▶ **Texto apresentado**
*-*-*
A pesquisadora está na expectativa de iniciar já no próximo semestre o trabalho junto aos pacientes portadores de HIV vivos, coletando amostras de saliva em centro montado no próprio Cesmac e enviando o material para análises na FOP e na Universidade de Sheffield. “Acabei de receber mensagem da professora Lynne Bingle anunciando sua vinda para Piracicaba em agosto, a fim de padronizar uma técnica para quantificação de Plunc na saliva.

Andréia Silva lamenta que não possa participar diretamente das novas análises, uma vez que está trabalhando em Maceió. “O importante é que a porta está aberta, inclusive na Inglaterra. Em relação à família Plunc, os pesquisadores correm para descobri-la em outros órgãos. Temos muita pesquisa pela frente”.

Mecanismos de defesa ficam comprometidos

Em sua tese de doutorado, Andréia Aparecida da Silva informa que a literatura relata inúmeras lesões de origem infecciosa, cística, neoplásica e inflamatória nas glândulas salivares de pacientes HIV positivos. Ela menciona alguns exemplos, como a turberculose, histoplasmose, citomegalovirose e por Mycobacterium avium-intracellulare. Esta é a primeira pesquisa investigando a participação das proteínas da família Plunc nas glândulas salivares maiores de pacientes autopsiados com Aids em fase avançada.

A autora da tese explica que os principais componentes do sistema imune inato são as barreiras físicas e químicas, tais como os epitélios e as substâncias antimicrobianas produzidas nas superfícies epiteliais. Seus mecanismos formam a primeira linha de defesa do organismo e são capazes de promover rápidas respostas frente ao agente agressor, mas nem sempre têm a capacidade de eliminar a infecção.

De qualquer forma, o sistema imune inato é de fundamental importância nas fases iniciais da infecção, funcionando como uma barreira e facilitando uma posterior resposta imune adaptativa mediada por células T. Em pacientes com HIV, este sistema imunológico vai sendo lenta e progressivamente deteriorado, deixando-os suscetíveis a uma série de doenças oportunistas que podem levar à morte.

As infecções oportunistas que acometem estes pacientes podem ser de origem bacteriana, fúngica, viral ou de protozoários. Em decorrência das inúmeras alterações que ocorrem no sistema imune, os portadores da doença também apresentam linfopenia, redução da função das células T com perda de células de memória, neoplasias e diminuição da hipersenbilidade do tipo tardio, dentre outras deficiências nos mecanismos de defesa.
*-*-*
Por favor, indique se cada afirmação a seguir está de acordo com o texto apresentado, respondendo sim ou não e citando literalmente as palavras do texto que decidem a questão.
1. A professora Lynne Bingle virá a Piracicaba em agosto.
2. Andréia Silva participará diretamente das novas análises.
3. Os mecanismos do sistema imune inato sempre conseguem eliminar a infecção.
Os registros não têm relação com o texto apresentado.
*-*-*
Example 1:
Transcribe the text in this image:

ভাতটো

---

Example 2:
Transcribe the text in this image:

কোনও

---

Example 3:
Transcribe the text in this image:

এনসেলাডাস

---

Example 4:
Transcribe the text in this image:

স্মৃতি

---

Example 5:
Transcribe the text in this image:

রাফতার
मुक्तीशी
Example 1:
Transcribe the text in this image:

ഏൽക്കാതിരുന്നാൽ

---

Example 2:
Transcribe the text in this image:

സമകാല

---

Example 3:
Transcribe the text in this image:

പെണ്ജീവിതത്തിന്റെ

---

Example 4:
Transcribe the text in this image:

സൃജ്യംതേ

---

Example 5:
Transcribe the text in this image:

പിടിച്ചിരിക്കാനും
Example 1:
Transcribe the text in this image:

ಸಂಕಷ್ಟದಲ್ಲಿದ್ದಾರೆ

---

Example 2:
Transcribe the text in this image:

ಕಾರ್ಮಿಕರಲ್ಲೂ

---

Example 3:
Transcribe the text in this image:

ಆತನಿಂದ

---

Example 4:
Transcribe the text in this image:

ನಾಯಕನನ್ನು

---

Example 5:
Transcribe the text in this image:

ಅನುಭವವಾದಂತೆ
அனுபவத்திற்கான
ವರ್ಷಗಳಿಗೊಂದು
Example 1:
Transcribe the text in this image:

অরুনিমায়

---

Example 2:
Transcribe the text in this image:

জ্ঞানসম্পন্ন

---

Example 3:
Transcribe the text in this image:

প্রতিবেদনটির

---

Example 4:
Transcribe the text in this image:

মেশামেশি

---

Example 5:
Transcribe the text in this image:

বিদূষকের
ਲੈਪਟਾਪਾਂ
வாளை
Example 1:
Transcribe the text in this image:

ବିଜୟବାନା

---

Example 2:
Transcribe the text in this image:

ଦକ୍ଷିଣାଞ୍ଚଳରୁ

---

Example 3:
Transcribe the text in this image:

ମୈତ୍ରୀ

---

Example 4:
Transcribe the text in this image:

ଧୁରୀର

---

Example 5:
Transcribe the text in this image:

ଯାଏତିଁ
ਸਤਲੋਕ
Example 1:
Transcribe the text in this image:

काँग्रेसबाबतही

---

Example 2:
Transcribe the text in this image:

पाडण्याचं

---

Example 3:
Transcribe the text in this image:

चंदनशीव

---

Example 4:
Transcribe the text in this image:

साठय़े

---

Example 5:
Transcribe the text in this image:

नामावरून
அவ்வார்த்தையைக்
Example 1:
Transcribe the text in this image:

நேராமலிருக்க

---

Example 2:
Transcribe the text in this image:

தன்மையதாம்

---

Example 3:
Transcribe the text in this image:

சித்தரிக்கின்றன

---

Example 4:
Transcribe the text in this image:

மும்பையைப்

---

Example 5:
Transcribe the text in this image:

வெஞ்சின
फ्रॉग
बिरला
*-*-*
▶ **Resposta**
1. Sim: "anunciando sua vinda para Piracicaba em agosto"
2. Não: "lamenta que não possa participar diretamente das novas análises"
3. Não: "mas nem sempre têm a capacidade de eliminar a infecção"